# Text passage:
-=-=-

Dallas-Fort Worth is growing rapidly, and as engineers, it’s our job to make sure infrastructure keeps up with that growth. DFW currently has more than 7.6 million residents and is projected to grow to 11.2 million residents by 2045, according to North Central Texas Council of Governments’ Mobility 2045 Plan.
Transit systems have played a critical role in connecting communities and developing urban spaces. Locally, organizations like Dallas Area Rapid Transit (DART), Trinity Metro, and Denton County Transportation Authority (DCTA) have built transit systems that foster urban development and generate economic growth for the region. According to a University of North Texas study, construction activity within a quarter-mile of DART rail stations resulted in significant economic impact from 2016-2018. Projects in all phases, including planned, under construction and completed, resulted in over $5.14 billion in direct spending, yielding an economic impact of $10.27 billion. Construction led to 29,985 DFW jobs, generating $3.9 billion in labor income and $286 million in state and local taxes.
With population growth outpacing the development of infrastructure, more experts suggest going underground as we double down on environmentally friendly projects to reduce our carbon footprint. It’s estimated that by 2030, 60 percent of the world’s population will reside in urban areas, and more than 100 cities will have populations of over 5 million residents.
The DART D2 Subway project is a future second light rail line through downtown Dallas that extends from Victory Park to Deep Ellum. The project introduces one surface station (Museum Way), three underground stations (Metro Center, Commerce, and CBD East) and the relocated Deep Ellum Station from just north of Gaston Avenue to just south of Live Oak Street.

-=-=-

# Record extracts:
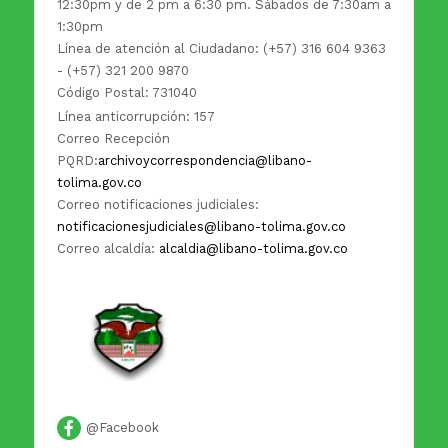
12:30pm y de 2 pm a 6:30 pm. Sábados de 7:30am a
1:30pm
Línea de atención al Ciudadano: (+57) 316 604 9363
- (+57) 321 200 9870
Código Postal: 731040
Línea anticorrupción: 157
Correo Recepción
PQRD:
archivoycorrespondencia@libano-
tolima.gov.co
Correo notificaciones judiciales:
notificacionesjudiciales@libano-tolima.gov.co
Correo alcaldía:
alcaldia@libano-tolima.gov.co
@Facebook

-=-=-

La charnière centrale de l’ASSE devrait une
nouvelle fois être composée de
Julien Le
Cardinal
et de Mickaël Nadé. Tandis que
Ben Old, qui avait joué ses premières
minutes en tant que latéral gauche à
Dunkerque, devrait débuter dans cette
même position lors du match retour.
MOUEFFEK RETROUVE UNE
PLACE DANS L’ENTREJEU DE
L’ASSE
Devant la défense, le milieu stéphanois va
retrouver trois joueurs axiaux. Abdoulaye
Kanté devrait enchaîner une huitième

-=-=-

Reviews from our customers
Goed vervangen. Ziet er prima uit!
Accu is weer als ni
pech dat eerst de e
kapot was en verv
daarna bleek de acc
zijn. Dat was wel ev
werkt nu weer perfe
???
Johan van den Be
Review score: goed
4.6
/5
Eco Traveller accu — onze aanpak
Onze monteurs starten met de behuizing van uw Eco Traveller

-=-=-

# Exercise requirements:
a) According to the passage on Dallas-Fort Worth transit, why are more experts suggesting going underground? Answer in one to three sentences.
b) In the passage on Dallas-Fort Worth transit, how many underground stations does the DART D2 Subway project introduce, and what are they called?
c) Carry on the passage on Dallas-Fort Worth transit from its last sentence.
The records play no part in the tasks.

# Answers below:
a) More experts suggest going underground because population growth is outpacing the development of infrastructure. The passage also ties this to a push for environmentally friendly projects that reduce the carbon footprint.

b) It introduces three underground stations: Metro Center, Commerce, and CBD East.

c)
The primary purpose of the D2 Subway project is to add long-term passenger carrying capacity, operational flexibility, and reliability, all necessary for the thousands of riders who use DART to get to work and school every day. Even though daily ridership has decreased by approximately 50 percent because of the pandemic, transit systems continue to provide a lifeline for essential workers and those with mobility challenges. While commuting patterns are changing because of remote work, it’s anticipated ridership will return to pre-pandemic level within 1-2 years and transit-oriented development will continue to be a strong economic driver, especially with our projected population growth.
In the new book “Underground Cities,” AECOM experts offer a global, multidisciplinary, and multi-dimensional exploration of the largely untapped resource of the subsurface of our cities as communities and cities face increasing competition for limited physical space and attempt to balance out the priorities of human-scale cities and critical infrastructure. Our underground research and tunneling work overseas have given us a “lessons learned” playbook, showcasing how subsurface development can lead to natural disaster protection, thermal isolation, less congestion, and noise reduction. When parking, transportation, and utility storage go underground, mixed-use residential, commercial, and recreational projects, including parks and green spaces, can develop. Mixed-use development and affordable housing are vital, so new or extended transit systems minimize the displacement of residents.
While underground development is complex, Dallas is embracing the innovation as it works on DART D2, more deck parks and potentially moving Interstate 345 underground. With the predicted population growth and limited availability of land, efficient use of underground space can be a solution as urban planners promote sustainable development in the future.
Dev Rastogi is the Dallas Executive at AECOM.